BURBANK – More than two years after 16-year-old Sammantha Salas was gunned during a string of racially charged gang shootings in Monrovia, jury selection began Wednesday in the trial of two men charged with her murder.
“Well, it’s finally happening,” said Janette Chavez, Salas’ mother.
The teenager was shot to death by two masked gunman in January 2008 as part of what investigators believe was a string of retaliatory shootings between a black and Latino gangs in Monrovia.
Two cousins, 28-year-old Nickelis Blackwell and 24-year-old Rayshawn Blackwell, are accused of shooting Salas to death as she was walking with a friend near her father’s home in unincorporated Monrovia.
Chavez spent Monday waiting for a jury to be picked, and she said that based on the evidence she heard in the preliminary hearing, she hopes that jury convicts both Blackwells of murder.

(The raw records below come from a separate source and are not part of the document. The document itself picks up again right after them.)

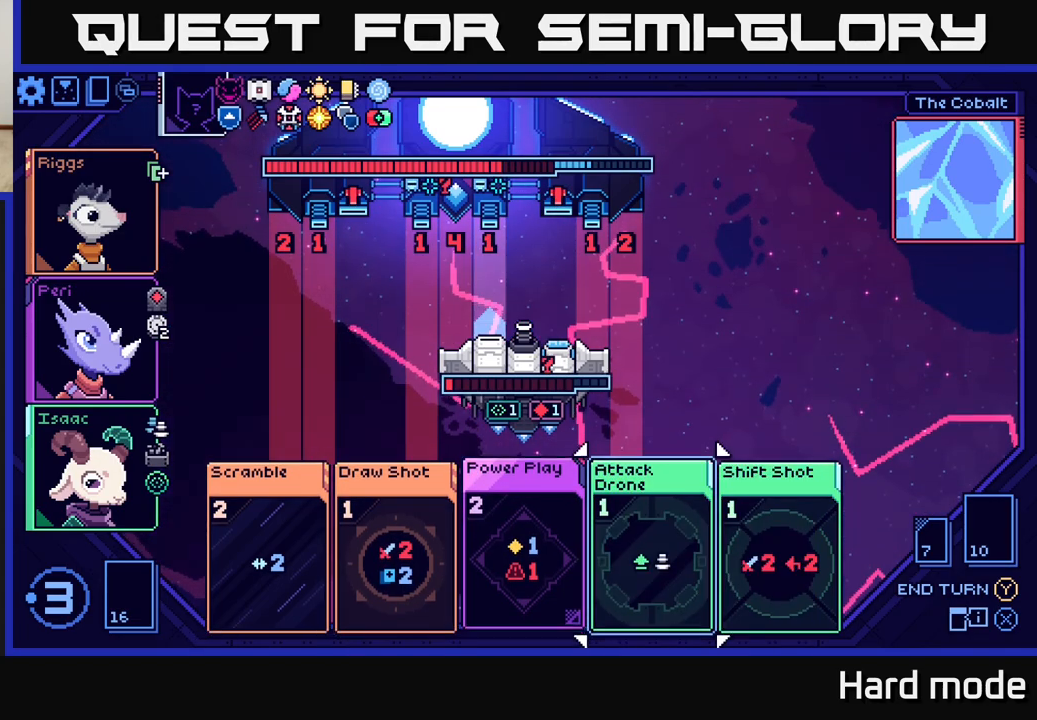
{"buttons": [], "left_stick": "left", "events": [[100, "left_stick", "center"], [367, "left_stick", "left"]]}
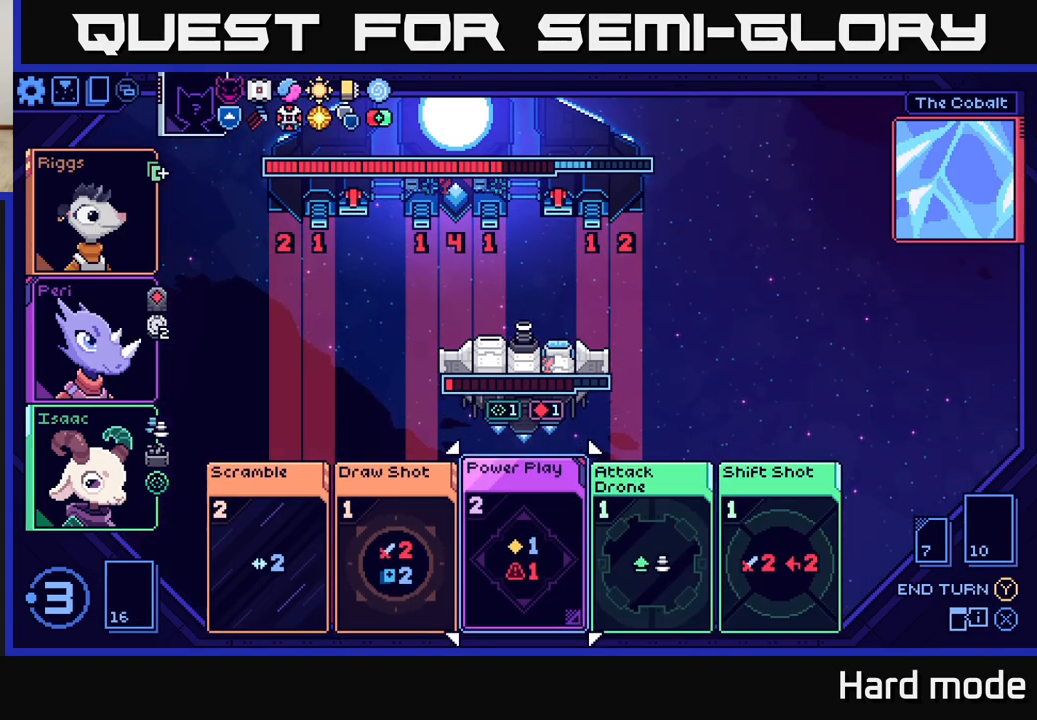
{"buttons": [], "left_stick": "left", "events": [[17, "left_stick", "center"], [183, "left_stick", "left"], [350, "left_stick", "center"], [500, "left_stick", "left"]]}
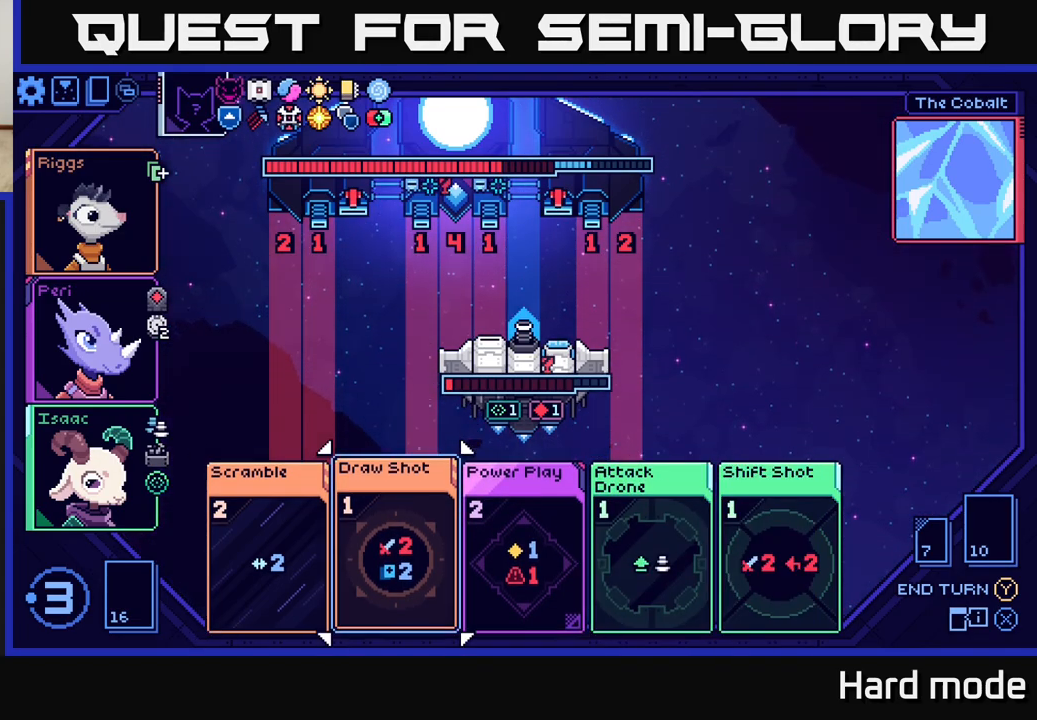
{"buttons": [], "left_stick": "right", "events": [[150, "left_stick", "center"], [467, "left_stick", "right"]]}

“I want them in prison for the rest of their lives so another family doesn’t have to suffer the loss that we did,” Chavez said.
The trial was moved to Burbank last week because no courtrooms in Pasadena were prepared to handle a case that attorneys believe could last three weeks, prosecutors said.
A witness in the preliminary hearing for the Blackwells said the cousins confessed to the crime the night of the shooting.